Unexpectedly abundant silver supply
According to the 2026 outlook report of TD Securities (capital market investment and trading banking segment of Toronto-Dominion Bank - TD Bank), silver prices are likely to cool down next year, after the market switches from a state of "restricted supply" to physical supply.
If investors were excited about the silversqueeze phenomenon, now they need to pay special attention to Silverflood, TD Securities analysts said.
TD Securities said that in early 2025, the market was almost "forgotten" by the risk of a physical shortage of silver, in the context of strong investment demand and declining market liquidity. However, by 2026, the situation has completely reversed.
A huge wave of silver has returned to the market, creating the largest free inventory replenishment in history at the London economics and metals market Association (LBMA). There are currently more than 212 million ounces of silver ready to trade in LBMA warehouses - equivalent to nearly two years of global silver deficit before.
According to TD Securities, this fundamentally changes the outlook for silver prices, because the market no longer needs high prices to attract supply back to reserves.

Prices have not decreased sharply, but risks are accumulating
However, silver prices have not decreased immediately after the silverflood. TD Securities noted that, although silver lending rates have fallen sharply from record levels, prices are still fluctuating strongly around historical peaks - a development that goes against the usual relationship between inventory and commodity price fluctuations.
Notably, spot silver trading volumes have fallen more than 65% from their October peak, raising concerns about likelihood gaps. This could make the precious metals market vulnerable to speculative flows and derivatives risk protection activities.
TD Securities believes that the risk of adjustment is increasing, especially in the context of increased global tangible inventories, weak industrial demand and the possibility of applying new taxes on silver is very low.
The bank expects silver prices to average around $42 an ounce in the first quarter of 2026 and is unlikely to return to current peaks, with the base scenario being around $40 an ounce for the whole year.
Contrasting forecasts from large organizations
While TD Securities has been cautious, some other organizations have issued more bullish forecasts, but have also acknowledged the risk of adjustments.
BMO Capital Markets forecasts that the average silver price will be around 56.3 USD/ounce in 2026, with the peak of the year possibly reaching around 60 USD/ounce in the fourth quarter.
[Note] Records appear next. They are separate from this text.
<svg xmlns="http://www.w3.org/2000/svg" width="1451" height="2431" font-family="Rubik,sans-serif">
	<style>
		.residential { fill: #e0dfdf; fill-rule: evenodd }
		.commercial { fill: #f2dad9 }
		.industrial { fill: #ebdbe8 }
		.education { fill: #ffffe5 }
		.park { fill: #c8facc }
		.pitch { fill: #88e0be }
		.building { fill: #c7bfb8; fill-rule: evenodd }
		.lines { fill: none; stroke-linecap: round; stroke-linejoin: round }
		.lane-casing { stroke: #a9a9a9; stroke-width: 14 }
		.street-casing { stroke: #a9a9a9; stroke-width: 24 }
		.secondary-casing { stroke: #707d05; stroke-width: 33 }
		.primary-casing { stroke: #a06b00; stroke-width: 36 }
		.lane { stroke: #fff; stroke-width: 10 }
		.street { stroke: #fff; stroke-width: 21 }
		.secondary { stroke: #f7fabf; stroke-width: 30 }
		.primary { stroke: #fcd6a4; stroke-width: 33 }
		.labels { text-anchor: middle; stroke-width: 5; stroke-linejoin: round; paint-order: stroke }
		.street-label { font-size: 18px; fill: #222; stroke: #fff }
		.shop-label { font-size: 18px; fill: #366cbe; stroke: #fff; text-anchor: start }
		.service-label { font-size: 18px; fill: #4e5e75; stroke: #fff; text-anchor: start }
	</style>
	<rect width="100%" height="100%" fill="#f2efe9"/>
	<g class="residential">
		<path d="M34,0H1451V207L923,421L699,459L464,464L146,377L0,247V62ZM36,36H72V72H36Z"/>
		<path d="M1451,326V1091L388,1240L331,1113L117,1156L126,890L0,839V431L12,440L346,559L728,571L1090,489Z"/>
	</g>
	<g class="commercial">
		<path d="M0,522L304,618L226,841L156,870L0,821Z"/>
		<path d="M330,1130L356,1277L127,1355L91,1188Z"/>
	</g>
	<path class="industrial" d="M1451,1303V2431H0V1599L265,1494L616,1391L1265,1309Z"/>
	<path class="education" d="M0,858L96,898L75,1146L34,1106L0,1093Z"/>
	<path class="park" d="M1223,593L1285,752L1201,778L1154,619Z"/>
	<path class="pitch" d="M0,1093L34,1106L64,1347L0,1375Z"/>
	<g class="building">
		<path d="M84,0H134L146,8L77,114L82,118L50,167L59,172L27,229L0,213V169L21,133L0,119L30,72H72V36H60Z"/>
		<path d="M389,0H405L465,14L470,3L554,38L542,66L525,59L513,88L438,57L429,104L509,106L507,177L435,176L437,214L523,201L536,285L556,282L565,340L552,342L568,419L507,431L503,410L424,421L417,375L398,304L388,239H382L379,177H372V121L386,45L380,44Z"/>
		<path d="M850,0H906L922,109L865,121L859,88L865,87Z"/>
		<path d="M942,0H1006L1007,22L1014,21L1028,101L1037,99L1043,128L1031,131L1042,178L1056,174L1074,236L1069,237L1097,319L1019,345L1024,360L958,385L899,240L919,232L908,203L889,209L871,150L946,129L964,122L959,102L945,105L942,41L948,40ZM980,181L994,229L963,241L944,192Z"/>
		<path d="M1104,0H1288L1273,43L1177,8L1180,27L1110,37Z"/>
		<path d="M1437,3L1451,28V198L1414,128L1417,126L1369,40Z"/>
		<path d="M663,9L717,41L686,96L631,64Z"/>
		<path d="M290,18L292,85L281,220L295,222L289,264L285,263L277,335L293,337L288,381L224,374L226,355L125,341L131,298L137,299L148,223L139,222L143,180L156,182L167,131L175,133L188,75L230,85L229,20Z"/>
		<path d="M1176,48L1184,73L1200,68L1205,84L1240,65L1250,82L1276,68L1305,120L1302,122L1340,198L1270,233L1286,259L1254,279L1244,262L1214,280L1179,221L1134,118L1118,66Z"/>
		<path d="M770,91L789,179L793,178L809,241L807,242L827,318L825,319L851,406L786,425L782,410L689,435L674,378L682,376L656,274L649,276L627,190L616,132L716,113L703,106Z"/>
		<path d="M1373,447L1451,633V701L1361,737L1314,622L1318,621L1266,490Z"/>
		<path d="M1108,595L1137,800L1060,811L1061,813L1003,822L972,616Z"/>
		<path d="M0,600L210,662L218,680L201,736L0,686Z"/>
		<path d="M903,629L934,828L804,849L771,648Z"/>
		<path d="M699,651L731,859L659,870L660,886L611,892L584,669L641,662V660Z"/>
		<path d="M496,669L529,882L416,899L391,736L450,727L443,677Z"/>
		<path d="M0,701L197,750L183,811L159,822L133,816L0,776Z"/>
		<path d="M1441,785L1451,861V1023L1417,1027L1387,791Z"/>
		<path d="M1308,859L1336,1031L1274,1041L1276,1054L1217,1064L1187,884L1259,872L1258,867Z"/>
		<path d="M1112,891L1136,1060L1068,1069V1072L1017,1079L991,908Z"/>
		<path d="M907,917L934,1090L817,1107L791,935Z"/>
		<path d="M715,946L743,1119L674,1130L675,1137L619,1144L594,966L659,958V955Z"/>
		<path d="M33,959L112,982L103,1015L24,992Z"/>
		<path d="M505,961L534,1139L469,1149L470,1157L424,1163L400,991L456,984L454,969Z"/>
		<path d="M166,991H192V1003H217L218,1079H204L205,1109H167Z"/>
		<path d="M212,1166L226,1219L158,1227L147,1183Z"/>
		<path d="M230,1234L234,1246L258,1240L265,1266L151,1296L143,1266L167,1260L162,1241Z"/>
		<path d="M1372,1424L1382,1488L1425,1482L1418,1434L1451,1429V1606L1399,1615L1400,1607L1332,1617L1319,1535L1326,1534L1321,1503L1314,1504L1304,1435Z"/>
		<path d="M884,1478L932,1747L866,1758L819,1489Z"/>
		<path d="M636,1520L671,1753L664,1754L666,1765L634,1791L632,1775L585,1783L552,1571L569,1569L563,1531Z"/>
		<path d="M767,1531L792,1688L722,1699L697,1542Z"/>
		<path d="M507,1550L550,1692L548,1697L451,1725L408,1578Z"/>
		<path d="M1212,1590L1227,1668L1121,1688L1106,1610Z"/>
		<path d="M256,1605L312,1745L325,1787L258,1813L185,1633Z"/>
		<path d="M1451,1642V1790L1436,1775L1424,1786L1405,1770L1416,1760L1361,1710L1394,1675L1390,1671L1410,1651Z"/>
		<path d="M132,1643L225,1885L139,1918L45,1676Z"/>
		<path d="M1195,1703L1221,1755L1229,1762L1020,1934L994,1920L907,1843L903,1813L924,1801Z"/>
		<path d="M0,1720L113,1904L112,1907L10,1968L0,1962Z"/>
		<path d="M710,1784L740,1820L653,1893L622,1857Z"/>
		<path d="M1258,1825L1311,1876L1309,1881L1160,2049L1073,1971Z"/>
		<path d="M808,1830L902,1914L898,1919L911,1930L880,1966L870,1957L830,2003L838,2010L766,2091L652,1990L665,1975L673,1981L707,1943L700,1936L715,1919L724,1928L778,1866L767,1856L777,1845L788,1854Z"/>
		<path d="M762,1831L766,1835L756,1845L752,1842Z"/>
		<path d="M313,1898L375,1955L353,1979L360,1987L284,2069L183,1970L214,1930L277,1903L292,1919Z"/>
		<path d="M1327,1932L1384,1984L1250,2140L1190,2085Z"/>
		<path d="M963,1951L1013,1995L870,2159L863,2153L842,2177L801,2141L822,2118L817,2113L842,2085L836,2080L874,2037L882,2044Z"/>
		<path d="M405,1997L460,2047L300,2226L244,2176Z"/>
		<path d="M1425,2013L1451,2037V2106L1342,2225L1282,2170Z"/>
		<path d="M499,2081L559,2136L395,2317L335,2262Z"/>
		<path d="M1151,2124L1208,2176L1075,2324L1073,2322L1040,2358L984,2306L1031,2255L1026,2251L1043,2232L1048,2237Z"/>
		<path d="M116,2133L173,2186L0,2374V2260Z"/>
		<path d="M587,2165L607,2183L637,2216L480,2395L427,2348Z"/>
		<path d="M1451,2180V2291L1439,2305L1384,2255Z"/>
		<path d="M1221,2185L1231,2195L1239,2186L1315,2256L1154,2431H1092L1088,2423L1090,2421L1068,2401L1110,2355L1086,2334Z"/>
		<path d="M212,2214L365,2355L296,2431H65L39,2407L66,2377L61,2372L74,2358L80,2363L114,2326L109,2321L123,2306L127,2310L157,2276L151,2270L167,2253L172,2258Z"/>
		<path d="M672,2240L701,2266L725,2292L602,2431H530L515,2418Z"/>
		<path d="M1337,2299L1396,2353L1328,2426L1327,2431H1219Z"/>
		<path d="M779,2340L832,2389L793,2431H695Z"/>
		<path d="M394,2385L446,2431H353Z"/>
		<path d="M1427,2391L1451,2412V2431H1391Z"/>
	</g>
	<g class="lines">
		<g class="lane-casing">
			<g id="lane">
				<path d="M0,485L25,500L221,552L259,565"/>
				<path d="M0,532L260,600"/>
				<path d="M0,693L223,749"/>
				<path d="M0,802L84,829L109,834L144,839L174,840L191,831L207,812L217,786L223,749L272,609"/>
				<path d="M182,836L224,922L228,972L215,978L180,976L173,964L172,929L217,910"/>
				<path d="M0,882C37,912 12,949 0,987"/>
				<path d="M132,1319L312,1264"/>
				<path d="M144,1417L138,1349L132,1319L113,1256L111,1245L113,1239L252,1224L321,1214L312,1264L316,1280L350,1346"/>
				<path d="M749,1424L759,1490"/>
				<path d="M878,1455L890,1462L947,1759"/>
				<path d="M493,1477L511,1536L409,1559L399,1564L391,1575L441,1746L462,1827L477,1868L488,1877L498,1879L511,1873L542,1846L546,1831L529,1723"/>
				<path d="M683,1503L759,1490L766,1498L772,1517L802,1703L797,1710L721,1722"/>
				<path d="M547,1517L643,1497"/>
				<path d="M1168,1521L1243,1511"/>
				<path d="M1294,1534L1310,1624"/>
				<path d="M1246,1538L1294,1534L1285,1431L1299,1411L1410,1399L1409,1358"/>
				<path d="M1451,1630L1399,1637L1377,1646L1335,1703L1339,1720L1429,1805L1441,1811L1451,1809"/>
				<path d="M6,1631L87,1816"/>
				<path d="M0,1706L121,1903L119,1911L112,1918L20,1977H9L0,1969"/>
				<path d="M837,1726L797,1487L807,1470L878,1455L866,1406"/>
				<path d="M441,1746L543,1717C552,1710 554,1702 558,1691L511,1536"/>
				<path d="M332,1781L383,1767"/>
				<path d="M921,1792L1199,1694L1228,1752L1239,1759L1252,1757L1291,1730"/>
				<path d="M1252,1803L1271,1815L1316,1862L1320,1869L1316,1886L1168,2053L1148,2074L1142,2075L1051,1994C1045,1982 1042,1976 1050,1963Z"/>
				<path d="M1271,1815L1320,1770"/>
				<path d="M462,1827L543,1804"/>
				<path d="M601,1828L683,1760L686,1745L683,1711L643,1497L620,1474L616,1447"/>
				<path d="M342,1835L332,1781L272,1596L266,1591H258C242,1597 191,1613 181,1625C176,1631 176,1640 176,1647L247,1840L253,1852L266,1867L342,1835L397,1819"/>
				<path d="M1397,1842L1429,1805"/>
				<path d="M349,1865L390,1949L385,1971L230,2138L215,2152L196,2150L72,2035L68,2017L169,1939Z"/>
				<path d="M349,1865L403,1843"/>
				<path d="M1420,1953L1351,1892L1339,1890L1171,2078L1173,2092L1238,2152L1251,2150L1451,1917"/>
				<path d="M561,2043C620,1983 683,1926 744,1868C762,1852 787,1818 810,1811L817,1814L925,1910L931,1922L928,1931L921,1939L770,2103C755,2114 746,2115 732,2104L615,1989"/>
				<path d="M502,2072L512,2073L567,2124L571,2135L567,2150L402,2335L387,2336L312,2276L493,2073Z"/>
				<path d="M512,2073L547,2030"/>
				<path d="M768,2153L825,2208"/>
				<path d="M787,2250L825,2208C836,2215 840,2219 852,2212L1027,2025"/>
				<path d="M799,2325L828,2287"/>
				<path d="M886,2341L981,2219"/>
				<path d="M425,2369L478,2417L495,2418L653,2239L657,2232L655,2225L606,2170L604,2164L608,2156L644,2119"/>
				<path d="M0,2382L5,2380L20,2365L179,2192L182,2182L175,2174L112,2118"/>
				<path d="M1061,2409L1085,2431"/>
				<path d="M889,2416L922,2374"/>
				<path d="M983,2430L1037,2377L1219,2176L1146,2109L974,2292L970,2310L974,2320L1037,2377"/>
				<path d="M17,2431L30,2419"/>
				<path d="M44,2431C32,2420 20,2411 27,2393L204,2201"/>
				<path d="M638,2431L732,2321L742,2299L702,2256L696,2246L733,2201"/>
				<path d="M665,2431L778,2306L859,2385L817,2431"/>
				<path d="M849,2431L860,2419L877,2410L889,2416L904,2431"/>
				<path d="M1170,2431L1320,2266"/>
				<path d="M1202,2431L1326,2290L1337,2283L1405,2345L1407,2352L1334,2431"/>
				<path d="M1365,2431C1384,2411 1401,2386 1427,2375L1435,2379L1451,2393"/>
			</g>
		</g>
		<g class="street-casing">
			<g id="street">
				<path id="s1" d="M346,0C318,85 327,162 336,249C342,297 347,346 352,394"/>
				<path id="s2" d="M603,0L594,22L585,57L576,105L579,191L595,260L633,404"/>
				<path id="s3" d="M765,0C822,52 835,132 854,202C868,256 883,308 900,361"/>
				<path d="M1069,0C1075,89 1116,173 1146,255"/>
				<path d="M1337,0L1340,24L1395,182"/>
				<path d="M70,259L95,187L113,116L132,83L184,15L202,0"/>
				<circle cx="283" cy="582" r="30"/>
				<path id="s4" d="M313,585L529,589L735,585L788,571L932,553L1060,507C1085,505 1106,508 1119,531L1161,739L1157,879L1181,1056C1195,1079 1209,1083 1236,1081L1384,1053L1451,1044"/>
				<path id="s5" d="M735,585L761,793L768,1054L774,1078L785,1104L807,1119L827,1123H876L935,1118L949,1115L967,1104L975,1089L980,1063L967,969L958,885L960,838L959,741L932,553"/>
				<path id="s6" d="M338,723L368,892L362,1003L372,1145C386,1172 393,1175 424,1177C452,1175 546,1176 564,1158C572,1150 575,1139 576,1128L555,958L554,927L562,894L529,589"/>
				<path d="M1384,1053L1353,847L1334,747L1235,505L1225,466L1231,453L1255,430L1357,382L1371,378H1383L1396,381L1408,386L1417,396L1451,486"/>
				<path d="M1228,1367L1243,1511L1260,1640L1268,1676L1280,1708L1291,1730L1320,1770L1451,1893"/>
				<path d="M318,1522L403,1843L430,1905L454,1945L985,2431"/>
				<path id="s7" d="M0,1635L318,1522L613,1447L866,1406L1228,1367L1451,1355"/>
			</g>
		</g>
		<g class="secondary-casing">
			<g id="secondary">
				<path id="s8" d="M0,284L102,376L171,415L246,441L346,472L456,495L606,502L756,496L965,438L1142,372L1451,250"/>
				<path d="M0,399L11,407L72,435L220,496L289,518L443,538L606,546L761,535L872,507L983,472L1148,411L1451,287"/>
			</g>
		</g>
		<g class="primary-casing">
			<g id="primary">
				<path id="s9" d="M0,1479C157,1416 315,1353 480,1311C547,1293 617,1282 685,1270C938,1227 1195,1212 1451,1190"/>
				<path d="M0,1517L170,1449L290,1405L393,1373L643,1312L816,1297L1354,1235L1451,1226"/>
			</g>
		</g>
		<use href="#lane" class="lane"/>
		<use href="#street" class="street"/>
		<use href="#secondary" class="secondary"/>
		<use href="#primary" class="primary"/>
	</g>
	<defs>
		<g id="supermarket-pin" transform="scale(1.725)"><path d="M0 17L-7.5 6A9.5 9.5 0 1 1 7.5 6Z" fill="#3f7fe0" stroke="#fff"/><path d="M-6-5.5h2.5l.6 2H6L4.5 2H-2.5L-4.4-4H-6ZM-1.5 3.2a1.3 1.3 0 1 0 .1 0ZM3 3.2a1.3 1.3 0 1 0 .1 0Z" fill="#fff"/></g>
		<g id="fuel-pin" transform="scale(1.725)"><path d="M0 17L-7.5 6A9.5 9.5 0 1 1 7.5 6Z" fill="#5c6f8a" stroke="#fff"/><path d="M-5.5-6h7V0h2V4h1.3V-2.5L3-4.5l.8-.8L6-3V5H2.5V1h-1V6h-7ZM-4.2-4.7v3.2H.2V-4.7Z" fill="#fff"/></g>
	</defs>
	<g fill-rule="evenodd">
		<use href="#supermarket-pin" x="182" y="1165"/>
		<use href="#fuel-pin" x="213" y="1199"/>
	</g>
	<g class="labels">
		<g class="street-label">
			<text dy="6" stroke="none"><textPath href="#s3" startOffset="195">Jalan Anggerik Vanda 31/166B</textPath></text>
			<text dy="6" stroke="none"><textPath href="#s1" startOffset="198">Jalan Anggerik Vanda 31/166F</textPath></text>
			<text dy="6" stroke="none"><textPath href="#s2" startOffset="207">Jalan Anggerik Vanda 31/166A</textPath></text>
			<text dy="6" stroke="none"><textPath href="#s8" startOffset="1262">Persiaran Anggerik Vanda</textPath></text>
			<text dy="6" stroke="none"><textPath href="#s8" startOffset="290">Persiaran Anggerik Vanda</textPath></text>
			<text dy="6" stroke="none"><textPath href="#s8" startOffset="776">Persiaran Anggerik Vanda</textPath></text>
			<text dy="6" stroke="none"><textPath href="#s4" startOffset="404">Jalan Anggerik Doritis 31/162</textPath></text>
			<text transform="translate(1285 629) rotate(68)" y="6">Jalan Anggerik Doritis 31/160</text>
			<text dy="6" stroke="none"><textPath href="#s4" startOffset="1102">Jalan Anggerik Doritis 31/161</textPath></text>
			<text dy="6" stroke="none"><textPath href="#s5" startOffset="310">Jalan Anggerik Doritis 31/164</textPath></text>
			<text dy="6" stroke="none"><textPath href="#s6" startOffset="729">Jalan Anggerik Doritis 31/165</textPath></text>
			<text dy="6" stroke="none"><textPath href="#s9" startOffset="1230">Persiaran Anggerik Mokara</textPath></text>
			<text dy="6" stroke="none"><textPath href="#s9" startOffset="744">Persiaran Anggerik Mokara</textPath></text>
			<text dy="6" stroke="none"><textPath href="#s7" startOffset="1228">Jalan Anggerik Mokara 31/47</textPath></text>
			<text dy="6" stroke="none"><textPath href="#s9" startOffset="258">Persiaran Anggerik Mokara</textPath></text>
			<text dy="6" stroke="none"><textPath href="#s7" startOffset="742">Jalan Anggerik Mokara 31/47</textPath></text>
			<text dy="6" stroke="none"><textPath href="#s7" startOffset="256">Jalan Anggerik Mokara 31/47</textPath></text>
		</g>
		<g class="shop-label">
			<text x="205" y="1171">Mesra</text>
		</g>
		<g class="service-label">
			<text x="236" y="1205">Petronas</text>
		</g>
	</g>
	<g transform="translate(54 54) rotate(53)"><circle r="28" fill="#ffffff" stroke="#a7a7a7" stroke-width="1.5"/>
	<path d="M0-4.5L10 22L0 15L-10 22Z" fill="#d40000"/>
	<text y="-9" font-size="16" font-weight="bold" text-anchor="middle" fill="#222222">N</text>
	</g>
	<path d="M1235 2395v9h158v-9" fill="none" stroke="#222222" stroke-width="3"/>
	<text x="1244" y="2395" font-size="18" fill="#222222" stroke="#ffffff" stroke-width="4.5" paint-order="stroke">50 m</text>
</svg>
However, the bank warned that silver is showing signs of overbought after a period of hot gains.
From another perspective, Maria Smirnova - Investment Director at Sprott Asset Management - said that the problems of structural silver supply have not been resolved, while investment demand continues to increase, especially in China - the world's largest solar battery manufacturing center.
However, technical experts issued clearer warning signals. Mr. Avi Gilburt - veteran analyst and Mr. Jim Wyckoff said that the silver market is in the very late stage of the price increase cycle.
Siliver is in a clear boom cycle. And after the explosion, there is always a recession - the only uncertain thing is the timing, Wyckoff said.
Investors need to be cautious
In the context of increasingly differentiated forecasts, many opinions say that 2026 could be a "fire-tests" period for the silver market. The faster-than-expected supply return, while industrial and investment demand shows signs of slowing, is increasing the risk of silver prices cooling sharply.
Analysts recommend that investors should be cautious with deep correction scenarios, especially if silver prices do not maintain their upward momentum in the first half of 2026 and gradually slide to the mid-40 USD/ounce range as predicted by TD Securities.